Dr. Kathy Maupin and Brett Newcomb discuss the current state of the medical industry and how it affects treatment of patients in need of hormone replacement.
To illustrate some of my frustration with the established medical specialties, I am going to identify some of the research articles that are published in their journals. These journals are controlled by the given medical specialty. They are OBGYN journals, Psychiatric Journals, and Endocrinology Journals. Each specialty does research on its particular interest and focus. Doctors in one specialty do not generally read or survey the journals of other specialties. They are professionally expected to read only the journals of their own specialty group.
The problem I face is that I practice in what is known as an “orphan specialty.” I am a sex hormone replacement specialist. This is an unrecognized (by the mainstream medical and insurance/pharmaceutical industries). We are seeking recognition because it will provide some legitimacy to what we do in the eyes of the other specialists. My work crosses the boundaries of all of these other specialists. I read their journals and seek information that relates to my work and to the health of my patients. I just wish more physicians would do the same thing.

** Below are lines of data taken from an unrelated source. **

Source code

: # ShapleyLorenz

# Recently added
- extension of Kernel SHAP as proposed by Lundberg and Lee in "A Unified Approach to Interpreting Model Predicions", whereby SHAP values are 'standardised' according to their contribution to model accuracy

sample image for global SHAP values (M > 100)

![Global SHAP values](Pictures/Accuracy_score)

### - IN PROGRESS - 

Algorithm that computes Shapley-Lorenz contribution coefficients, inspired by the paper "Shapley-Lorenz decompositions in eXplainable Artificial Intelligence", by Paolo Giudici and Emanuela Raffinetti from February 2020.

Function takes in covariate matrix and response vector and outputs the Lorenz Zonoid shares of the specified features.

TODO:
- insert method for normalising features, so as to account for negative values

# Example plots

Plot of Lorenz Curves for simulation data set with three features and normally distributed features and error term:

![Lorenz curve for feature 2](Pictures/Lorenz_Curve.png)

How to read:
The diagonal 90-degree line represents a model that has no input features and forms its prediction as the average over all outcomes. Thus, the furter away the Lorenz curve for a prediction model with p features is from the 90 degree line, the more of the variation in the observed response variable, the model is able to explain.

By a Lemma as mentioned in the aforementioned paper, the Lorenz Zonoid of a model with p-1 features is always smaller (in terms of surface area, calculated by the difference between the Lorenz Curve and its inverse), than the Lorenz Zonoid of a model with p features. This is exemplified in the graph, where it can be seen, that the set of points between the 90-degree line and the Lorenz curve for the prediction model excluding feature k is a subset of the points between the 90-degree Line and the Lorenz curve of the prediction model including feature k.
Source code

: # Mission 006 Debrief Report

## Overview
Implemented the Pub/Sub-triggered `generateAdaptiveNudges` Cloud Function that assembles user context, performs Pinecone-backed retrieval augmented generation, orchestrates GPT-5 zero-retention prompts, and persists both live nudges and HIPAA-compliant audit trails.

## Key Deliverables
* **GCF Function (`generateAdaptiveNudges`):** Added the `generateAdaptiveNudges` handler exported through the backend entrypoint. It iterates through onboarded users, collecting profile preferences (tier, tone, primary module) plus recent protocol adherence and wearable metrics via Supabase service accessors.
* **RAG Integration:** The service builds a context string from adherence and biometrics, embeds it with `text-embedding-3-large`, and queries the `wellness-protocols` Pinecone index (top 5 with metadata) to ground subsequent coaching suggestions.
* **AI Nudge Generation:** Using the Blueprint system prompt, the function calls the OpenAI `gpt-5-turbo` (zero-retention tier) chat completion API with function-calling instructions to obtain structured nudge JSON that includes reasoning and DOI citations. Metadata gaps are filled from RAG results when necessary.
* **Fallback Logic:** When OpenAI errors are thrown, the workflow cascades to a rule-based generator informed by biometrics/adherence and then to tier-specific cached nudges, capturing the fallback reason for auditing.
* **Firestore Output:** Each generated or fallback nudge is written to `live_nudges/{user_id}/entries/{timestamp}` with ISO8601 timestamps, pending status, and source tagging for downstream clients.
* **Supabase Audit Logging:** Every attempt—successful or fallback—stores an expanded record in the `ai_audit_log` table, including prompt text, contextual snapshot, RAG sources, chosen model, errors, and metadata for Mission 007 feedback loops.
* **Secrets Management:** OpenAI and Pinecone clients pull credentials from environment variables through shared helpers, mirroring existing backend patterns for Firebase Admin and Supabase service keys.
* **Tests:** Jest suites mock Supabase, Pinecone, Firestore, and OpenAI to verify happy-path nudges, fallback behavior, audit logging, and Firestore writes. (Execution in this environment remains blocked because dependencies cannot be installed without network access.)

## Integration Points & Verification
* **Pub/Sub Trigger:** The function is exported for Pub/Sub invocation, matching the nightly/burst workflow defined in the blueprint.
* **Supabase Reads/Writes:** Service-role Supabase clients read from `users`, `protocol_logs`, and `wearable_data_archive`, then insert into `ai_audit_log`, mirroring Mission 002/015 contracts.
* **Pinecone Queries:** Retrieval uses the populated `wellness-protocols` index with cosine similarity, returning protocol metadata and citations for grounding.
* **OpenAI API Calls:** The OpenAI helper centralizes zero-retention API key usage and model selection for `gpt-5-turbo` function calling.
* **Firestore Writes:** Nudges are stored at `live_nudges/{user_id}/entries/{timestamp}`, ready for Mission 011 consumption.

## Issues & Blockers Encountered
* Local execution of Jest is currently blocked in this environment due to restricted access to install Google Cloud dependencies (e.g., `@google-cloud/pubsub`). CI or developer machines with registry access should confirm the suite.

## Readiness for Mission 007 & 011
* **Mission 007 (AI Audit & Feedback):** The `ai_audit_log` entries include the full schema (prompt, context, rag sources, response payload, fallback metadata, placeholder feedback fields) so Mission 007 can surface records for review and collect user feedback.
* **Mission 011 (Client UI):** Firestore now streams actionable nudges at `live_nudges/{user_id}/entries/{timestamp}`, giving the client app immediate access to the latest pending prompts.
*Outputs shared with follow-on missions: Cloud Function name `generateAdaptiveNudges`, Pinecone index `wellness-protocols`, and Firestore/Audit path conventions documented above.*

My patients are seeking relief from genuine symptoms and suffering from real ailments. I believe that if the medical establishment would identify these issues with a name, a “syndrome” of its own, and an assigned code number, it would become possible for my patients to receive the care they seek more readily and more easily. I have written a book to explain this case and to identify the “name” that I think would best fit the syndrome—TDS (Testosterone Deficiency Syndrome). If we could all accept that then it would help normalize what I do for the mainstream providers and help my patients receive modern appropriate and life-saving interventions while being accepted by the insurance companies and the medical system.
In this podcast, I provide examples of research that is unique to each Journal specialty and talk about the difference between these specializations and between “research physicians” and practicing clinicians such as myself.
My goal is to explain this to my patients and to other physicians so that all of us can work together to change the system and help my patients receive the health care that is best for their physical and emotional needs.